Data supplied »

※

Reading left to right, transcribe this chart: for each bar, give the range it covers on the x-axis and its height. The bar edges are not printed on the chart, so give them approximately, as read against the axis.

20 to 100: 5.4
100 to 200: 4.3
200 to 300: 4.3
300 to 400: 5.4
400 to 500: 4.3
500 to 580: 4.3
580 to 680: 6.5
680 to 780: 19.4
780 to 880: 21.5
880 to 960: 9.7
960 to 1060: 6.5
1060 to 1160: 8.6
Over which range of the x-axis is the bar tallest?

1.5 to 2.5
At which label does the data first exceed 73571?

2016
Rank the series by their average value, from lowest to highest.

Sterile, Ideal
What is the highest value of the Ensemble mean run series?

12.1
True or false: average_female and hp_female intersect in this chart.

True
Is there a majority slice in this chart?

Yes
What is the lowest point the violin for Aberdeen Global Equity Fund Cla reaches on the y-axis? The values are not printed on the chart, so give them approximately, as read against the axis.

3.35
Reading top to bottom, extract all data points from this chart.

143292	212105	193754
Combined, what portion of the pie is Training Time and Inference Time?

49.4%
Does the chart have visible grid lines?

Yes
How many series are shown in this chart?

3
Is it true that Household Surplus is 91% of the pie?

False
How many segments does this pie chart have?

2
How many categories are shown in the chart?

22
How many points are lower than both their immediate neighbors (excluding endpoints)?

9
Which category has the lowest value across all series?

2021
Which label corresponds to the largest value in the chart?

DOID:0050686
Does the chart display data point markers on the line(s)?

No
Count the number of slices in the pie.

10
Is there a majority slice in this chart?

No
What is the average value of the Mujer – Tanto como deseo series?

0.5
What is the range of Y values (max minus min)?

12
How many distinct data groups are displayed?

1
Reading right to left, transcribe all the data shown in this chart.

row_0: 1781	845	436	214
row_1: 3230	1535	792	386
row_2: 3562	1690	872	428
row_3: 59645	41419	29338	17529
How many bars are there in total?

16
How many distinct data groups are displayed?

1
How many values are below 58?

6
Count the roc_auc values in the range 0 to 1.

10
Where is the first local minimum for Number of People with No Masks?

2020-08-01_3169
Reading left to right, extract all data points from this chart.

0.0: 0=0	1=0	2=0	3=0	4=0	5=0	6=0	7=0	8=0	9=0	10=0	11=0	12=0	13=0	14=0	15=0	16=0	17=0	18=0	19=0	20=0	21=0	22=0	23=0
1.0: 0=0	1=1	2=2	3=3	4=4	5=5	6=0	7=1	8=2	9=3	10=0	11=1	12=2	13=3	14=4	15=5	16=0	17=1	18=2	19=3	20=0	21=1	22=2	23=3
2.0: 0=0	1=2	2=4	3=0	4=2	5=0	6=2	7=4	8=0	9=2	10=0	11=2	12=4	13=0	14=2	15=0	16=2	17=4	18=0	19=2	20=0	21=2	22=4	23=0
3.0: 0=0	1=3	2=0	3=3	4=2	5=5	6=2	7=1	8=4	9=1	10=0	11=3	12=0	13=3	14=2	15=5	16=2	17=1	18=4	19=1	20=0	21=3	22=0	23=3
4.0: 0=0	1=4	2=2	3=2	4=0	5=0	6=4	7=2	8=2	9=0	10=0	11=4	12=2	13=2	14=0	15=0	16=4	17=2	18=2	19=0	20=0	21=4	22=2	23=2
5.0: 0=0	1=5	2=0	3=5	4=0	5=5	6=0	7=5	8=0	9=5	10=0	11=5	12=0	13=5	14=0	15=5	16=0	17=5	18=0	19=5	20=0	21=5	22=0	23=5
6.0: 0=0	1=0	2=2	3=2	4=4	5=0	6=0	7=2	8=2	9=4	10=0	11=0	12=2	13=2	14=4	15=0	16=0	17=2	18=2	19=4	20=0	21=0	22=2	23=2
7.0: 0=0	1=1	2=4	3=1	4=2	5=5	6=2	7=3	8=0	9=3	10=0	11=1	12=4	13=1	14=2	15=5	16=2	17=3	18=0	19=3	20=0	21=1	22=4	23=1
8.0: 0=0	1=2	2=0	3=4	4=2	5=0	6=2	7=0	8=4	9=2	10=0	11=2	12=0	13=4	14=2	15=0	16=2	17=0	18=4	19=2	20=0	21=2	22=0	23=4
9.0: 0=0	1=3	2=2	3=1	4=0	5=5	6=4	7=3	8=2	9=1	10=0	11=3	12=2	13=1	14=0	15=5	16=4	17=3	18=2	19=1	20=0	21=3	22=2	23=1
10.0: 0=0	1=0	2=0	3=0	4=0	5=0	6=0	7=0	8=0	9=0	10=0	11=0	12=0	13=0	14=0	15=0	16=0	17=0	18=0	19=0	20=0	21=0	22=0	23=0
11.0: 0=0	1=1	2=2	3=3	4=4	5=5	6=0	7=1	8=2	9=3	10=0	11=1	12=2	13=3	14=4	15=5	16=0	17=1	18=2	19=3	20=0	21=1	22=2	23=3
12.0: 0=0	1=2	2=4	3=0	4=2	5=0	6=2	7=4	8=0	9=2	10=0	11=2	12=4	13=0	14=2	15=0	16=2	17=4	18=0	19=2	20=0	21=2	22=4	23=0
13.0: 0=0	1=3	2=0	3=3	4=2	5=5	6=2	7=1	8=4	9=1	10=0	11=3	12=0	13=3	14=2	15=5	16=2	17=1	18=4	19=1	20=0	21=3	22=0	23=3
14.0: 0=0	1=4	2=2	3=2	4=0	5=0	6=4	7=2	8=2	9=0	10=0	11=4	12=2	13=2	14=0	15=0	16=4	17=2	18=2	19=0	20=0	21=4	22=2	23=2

※

Count the lines in the records above that contain the string "extract", treating case as significant, and reply with the number alone.

Reply to the exercise » 2